Repeat each entry below exactly as it stands.
═══ PROVIDED MATERIAL
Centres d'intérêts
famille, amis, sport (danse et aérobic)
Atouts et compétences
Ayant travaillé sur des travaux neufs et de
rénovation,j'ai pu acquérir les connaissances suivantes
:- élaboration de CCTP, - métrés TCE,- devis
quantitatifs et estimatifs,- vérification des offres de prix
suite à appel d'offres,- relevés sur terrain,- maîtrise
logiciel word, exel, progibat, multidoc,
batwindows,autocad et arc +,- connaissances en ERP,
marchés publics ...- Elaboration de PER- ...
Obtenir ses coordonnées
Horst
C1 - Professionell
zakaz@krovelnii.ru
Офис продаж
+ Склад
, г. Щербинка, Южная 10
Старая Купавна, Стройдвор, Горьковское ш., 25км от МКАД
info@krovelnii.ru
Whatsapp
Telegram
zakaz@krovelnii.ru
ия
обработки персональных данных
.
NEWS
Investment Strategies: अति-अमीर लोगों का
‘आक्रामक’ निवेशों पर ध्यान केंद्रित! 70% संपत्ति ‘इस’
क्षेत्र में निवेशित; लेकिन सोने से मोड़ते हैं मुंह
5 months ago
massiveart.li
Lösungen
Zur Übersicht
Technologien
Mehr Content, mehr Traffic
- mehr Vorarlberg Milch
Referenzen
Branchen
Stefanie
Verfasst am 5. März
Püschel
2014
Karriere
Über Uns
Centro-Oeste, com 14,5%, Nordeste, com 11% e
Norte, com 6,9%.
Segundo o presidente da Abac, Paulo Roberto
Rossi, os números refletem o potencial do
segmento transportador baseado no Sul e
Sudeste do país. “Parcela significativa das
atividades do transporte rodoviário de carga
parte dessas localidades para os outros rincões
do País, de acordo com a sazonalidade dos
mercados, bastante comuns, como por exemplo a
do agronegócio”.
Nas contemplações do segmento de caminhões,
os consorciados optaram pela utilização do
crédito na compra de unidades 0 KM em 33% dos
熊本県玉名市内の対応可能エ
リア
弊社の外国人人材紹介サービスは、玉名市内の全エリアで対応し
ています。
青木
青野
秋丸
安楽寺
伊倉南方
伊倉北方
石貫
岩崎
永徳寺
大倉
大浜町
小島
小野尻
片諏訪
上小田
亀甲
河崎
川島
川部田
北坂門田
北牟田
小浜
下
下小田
══════
◆ **OUTPUT OF THE TASK**
Centres d'intérêts
famille, amis, sport (danse et aérobic)
Atouts et compétences
Ayant travaillé sur des travaux neufs et de
rénovation,j'ai pu acquérir les connaissances suivantes
:- élaboration de CCTP, - métrés TCE,- devis
quantitatifs et estimatifs,- vérification des offres de prix
suite à appel d'offres,- relevés sur terrain,- maîtrise
logiciel word, exel, progibat, multidoc,
batwindows,autocad et arc +,- connaissances en ERP,
marchés publics ...- Elaboration de PER- ...
Obtenir ses coordonnées
Horst
C1 - Professionell
zakaz@krovelnii.ru
Офис продаж
+ Склад
, г. Щербинка, Южная 10
Старая Купавна, Стройдвор, Горьковское ш., 25км от МКАД
info@krovelnii.ru
Whatsapp
Telegram
zakaz@krovelnii.ru
ия
обработки персональных данных
.
NEWS
Investment Strategies: अति-अमीर लोगों का
‘आक्रामक’ निवेशों पर ध्यान केंद्रित! 70% संपत्ति ‘इस’
क्षेत्र में निवेशित; लेकिन सोने से मोड़ते हैं मुंह
5 months ago
massiveart.li
Lösungen
Zur Übersicht
Technologien
Mehr Content, mehr Traffic
- mehr Vorarlberg Milch
Referenzen
Branchen
Stefanie
Verfasst am 5. März
Püschel
2014
Karriere
Über Uns
Centro-Oeste, com 14,5%, Nordeste, com 11% e
Norte, com 6,9%.
Segundo o presidente da Abac, Paulo Roberto
Rossi, os números refletem o potencial do
segmento transportador baseado no Sul e
Sudeste do país. “Parcela significativa das
atividades do transporte rodoviário de carga
parte dessas localidades para os outros rincões
do País, de acordo com a sazonalidade dos
mercados, bastante comuns, como por exemplo a
do agronegócio”.
Nas contemplações do segmento de caminhões,
os consorciados optaram pela utilização do
crédito na compra de unidades 0 KM em 33% dos
熊本県玉名市内の対応可能エ
リア
弊社の外国人人材紹介サービスは、玉名市内の全エリアで対応し
ています。
青木
青野
秋丸
安楽寺
伊倉南方
伊倉北方
石貫
岩崎
永徳寺
大倉
大浜町
小島
小野尻
片諏訪
上小田
亀甲
河崎
川島
川部田
北坂門田
北牟田
小浜
下
下小田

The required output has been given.